Table of Contents
- Clinical trial overview
- Cancer types being studied
- Trial phases and study sizes
- What the trials measure
- Who may be included
- Examples of study designs
Clinical trial overview
The source data shows that Levoleucovorin is being studied in cancer trials as part of combination treatment plans.[1] These studies are focused on whether the treatment plans help people live longer, keep the cancer under control, or improve the chance of successful surgery.[1][2]
Most of the trials are interventional studies, which means the researchers give a treatment and then measure the results.[1] The trials in the data include authorised studies and one completed study.[1][2]
Cancer types being studied
Levoleucovorin is being studied in several cancers of the digestive system.[1] These include pancreatic ductal adenocarcinoma, colon cancer, rectal cancer, small bowel adenocarcinoma, gastric cancer, and gastroesophageal junction cancer.[1][2]
Some studies focus on cancer after surgery, such as resected pancreatic adenocarcinoma and stage III colon cancer after resection.[2][3] Other studies include locally advanced disease, recurrent disease, or metastatic disease, which means the cancer is harder to treat because it is more spread out or has returned.[1][4]
Trial phases and study sizes
The studies in the data are mainly Phase 2 and Phase 3, with one Phase 4 study.[1][2] Phase 2 studies usually look more closely at whether a treatment seems helpful, while Phase 3 studies compare treatment strategies in larger groups.[3]
Enrollment ranges from small studies with 30 patients to larger studies with 973 patients.[1][2] This shows that the research includes both smaller focused studies and larger confirmatory trials.[1][3]
What the trials measure
The main endpoints, or results the researchers want to measure, include overall survival (OS), progression-free survival (PFS), disease-free survival (DFS), and relapse-free survival (RFS).[1][2] These terms describe how long patients live, how long the cancer does not worsen, or how long it stays away after treatment.[1][2]

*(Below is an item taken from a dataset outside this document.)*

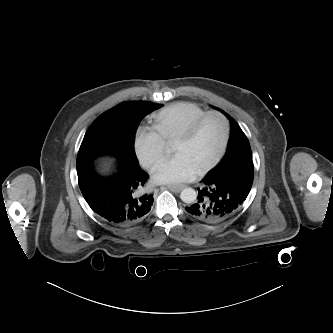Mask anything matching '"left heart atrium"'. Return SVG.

Some trials also measure surgery-related outcomes, such as the rate of R0 resection, which means surgery removes all visible cancer.[3] One study looks at peritoneal metastasis-free survival, which is the time before cancer spreads to the lining of the abdomen.[4]
Other studies use shorter-term measures, such as being alive and free of progression at a set time point like 85 days or 6 months.[5][6] One trial also measures treatment tolerability, including acute digestive non-toxicity after radiotherapy, which means side effects affecting the digestive system are being checked closely.[6]
Who may be included
The included patient groups are different from trial to trial.[1] Some trials are for people after surgery, some are for people with cancer that has returned, and some are for people with metastatic disease.[2][4]
Some studies have extra entry rules, such as HLA-A2 positive status, HER2-negative disease, or FGFR2b overexpression.[1][5] These are tumor or patient features used to decide who can join a specific study.[1][5]
One study focuses on patients aged 70 and older after stage III colon or upper rectal cancer resection.[3] Another study includes patients with obstructive colon cancer who first had a stoma, which is a surgically created opening to help stool leave the body.[4]
Examples of study designs
In one Phase 2 pancreatic cancer study, researchers are comparing maintenance treatment with OSE2101 plus FOLFIRI against FOLFIRI alone after induction therapy without disease progression.[1] The main outcome is overall survival at 12 months.[1]
In a Phase 3 rectal cancer study, researchers are testing chemotherapy followed by pelvic reirradiation against chemotherapy alone before surgery, and the main endpoint is the proportion of curative surgery.[3] In a Phase 3 colon cancer study for older adults, the main endpoint is relapse-free survival at 3 years after surgery.[3]
In a Phase 2 metastatic pancreatic cancer study, the trial is testing a first-line treatment plan that includes NALIRIFOX followed by 5-FU/leucovorin maintenance, and a second step that adds ciprofloxacin to gemcitabine-based chemotherapy.[5] The trial measures 6-month progression-free survival in the first step and 6-month overall survival in the second step.[5]
In a completed Phase 2 gastric and gastroesophageal junction cancer study, Levoleucovorin appears in a perioperative treatment plan with FLOT and bemarituzumab, and the study measured complete pathological response after surgery.[7]